1.3.3.9.16 Match Transformation: Normalize Whitespace
The Normalize Whitespace transformation normalizes all the whitespace in a String so that all white spaces in between words are a single space character. It also removes leading and trailing white spaces.
Whitespace is defined in EDQ as:
-
Spaces
-
Non-printable characters, such as carriage returns, line feeds and tabs (and all other ASCII characters 0-31)

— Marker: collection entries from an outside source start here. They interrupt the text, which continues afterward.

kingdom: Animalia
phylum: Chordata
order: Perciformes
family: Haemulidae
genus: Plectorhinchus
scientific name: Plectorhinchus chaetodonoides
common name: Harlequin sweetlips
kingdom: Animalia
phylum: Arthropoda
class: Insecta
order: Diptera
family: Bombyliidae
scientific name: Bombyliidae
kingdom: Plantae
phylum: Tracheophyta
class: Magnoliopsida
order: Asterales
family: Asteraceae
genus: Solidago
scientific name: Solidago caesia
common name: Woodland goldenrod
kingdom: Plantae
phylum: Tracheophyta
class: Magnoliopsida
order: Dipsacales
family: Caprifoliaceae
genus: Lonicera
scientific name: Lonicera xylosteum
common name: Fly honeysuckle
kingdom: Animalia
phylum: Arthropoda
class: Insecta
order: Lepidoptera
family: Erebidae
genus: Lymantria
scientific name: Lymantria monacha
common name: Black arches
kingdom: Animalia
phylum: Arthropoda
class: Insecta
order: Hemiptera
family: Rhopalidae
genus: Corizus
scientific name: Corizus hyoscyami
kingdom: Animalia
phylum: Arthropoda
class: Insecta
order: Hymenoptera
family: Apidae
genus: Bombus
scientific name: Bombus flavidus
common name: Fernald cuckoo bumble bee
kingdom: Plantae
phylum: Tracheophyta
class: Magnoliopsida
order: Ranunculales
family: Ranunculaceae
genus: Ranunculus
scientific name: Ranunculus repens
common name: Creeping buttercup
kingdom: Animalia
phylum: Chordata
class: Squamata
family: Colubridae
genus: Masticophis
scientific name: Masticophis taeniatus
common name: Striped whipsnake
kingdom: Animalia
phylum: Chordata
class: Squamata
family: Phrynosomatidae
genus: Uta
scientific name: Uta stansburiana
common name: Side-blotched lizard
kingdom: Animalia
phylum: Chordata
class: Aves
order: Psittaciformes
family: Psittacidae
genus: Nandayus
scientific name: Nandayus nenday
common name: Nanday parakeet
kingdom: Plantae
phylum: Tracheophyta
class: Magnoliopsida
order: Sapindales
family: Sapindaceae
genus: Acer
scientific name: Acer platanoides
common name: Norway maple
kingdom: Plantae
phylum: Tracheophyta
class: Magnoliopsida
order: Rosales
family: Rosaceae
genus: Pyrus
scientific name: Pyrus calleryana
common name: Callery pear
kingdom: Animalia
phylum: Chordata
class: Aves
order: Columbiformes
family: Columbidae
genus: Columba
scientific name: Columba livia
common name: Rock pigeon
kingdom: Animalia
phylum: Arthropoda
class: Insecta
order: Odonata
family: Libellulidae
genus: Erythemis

Use the Normalize Whitespace transformation when keying errors such as multiple spaces may occur in a dataset. Normalizing whitespace may be useful in comparisons, for example, to ensure that the Character edit distance (see Comparison: Character Edit Distance) of values does not discern any difference between a single space and many spaces. It may also be useful when clustering, before a Make Array from String transformation, so that forms of whitespace other than a space (such as carriage returns, tabs or other non-printing characters) can all effectively be used as delimiters. This would mean that the values "John[space]Simpson" and "John[tab][space]Simpson" would be tokenized identically, rather than the latter value yielding a "John[tab]" cluster value, which is different to "John".
Options
None.
Example transformations
The following table shows example transformations:
Table 1-88 Example Transformations for Normalize Whitespace
Value | Transformed Value |
---|---|
John[space][tab][carriage return]Simpson |
John[space]Simpson |
John[space][space]Simpson |
John[space]Simpson |
[space]John[space]Simpson |
John[space]Simpson |
John[space]Simpson[space][carriage return] |
John[space]Simpson |